__Data extract__
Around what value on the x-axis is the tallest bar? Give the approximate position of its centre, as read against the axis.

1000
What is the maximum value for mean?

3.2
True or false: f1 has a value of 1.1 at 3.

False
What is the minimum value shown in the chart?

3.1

--

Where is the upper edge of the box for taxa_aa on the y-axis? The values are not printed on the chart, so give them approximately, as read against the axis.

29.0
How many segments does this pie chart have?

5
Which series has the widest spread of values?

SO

__Exercise prompt__
Reproduce the rows from the line with "Around what value" up to and including the line with "True or false: f1 has a value of 1.1 at 3.", without any change.

__Reply to the exercise__
Around what value on the x-axis is the tallest bar? Give the approximate position of its centre, as read against the axis.

1000
What is the maximum value for mean?

3.2
True or false: f1 has a value of 1.1 at 3.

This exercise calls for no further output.